(Task):
Could you copy out every line of the data where the word "middle" occurs?

── Data excerpts

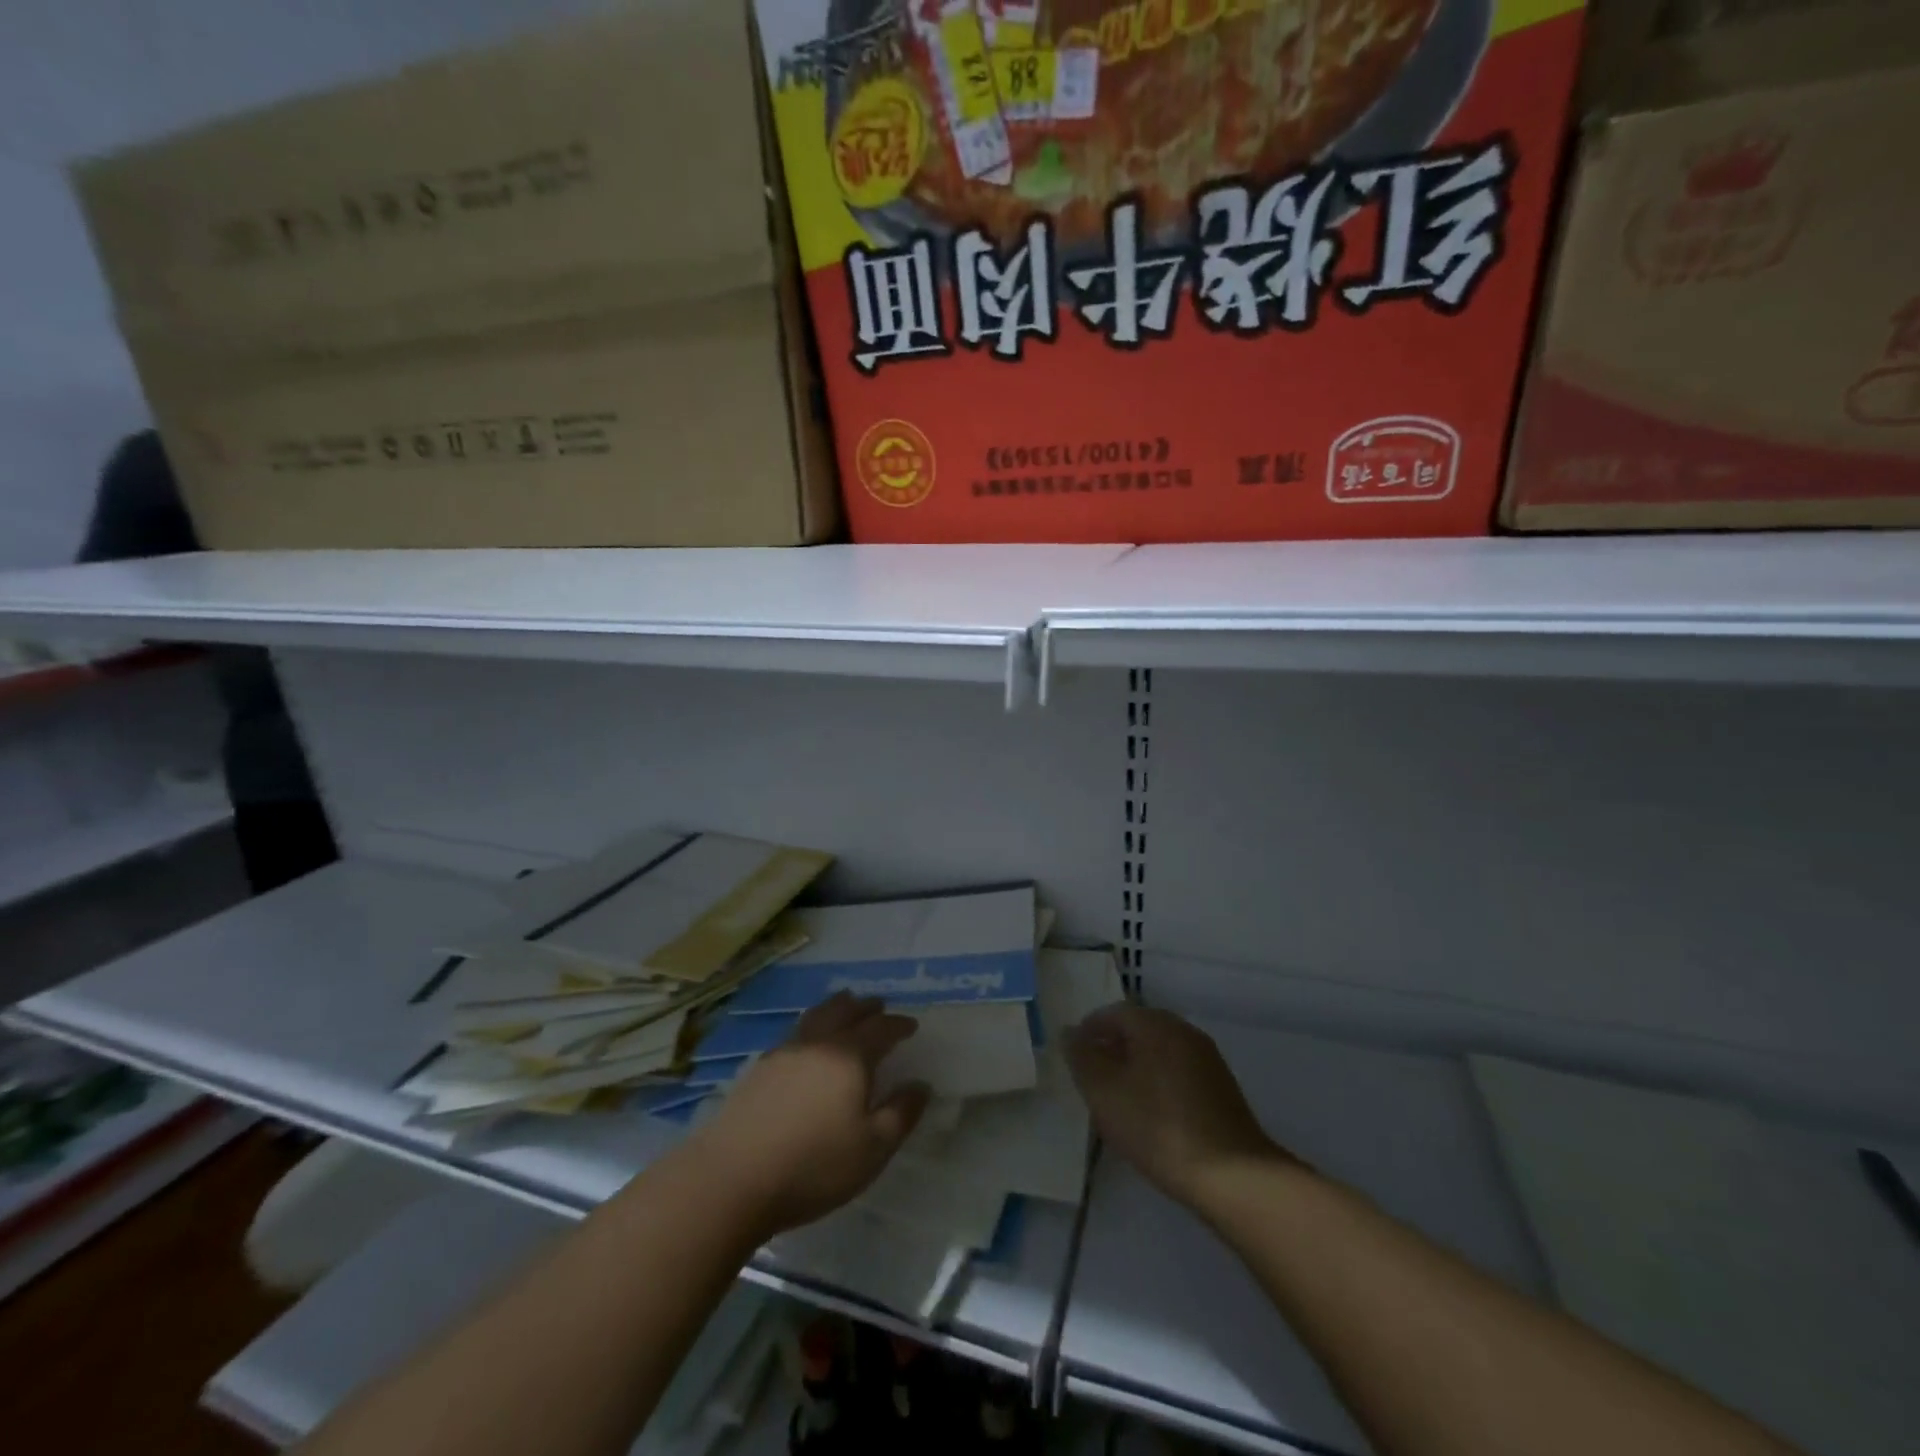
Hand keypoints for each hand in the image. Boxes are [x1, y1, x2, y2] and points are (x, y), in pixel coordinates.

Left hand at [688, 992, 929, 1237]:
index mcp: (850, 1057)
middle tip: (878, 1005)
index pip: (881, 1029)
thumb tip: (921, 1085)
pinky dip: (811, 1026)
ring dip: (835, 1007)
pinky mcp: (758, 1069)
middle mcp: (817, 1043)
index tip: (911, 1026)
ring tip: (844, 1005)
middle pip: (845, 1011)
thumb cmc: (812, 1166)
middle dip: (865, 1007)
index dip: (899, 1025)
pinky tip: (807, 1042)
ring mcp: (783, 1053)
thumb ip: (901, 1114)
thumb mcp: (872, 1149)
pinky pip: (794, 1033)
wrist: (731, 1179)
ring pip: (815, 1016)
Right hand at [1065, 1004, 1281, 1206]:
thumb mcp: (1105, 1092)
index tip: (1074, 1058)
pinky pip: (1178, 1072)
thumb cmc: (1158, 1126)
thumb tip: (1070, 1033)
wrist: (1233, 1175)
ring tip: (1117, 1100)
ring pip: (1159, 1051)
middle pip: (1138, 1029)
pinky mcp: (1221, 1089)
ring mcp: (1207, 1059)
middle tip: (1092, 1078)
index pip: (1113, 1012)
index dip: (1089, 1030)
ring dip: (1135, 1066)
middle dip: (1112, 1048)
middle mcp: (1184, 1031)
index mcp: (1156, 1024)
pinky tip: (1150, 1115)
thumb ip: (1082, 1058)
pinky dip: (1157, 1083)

────

(Output):
middle tip: (878, 1005)
middle mcp: (817, 1043)
middle pip: (845, 1011)
middle dip: (865, 1007)
middle pip: (1138, 1029)
middle tip: (1092, 1078)
middle dip: (1112, 1048)
middle mcp: (1184, 1031)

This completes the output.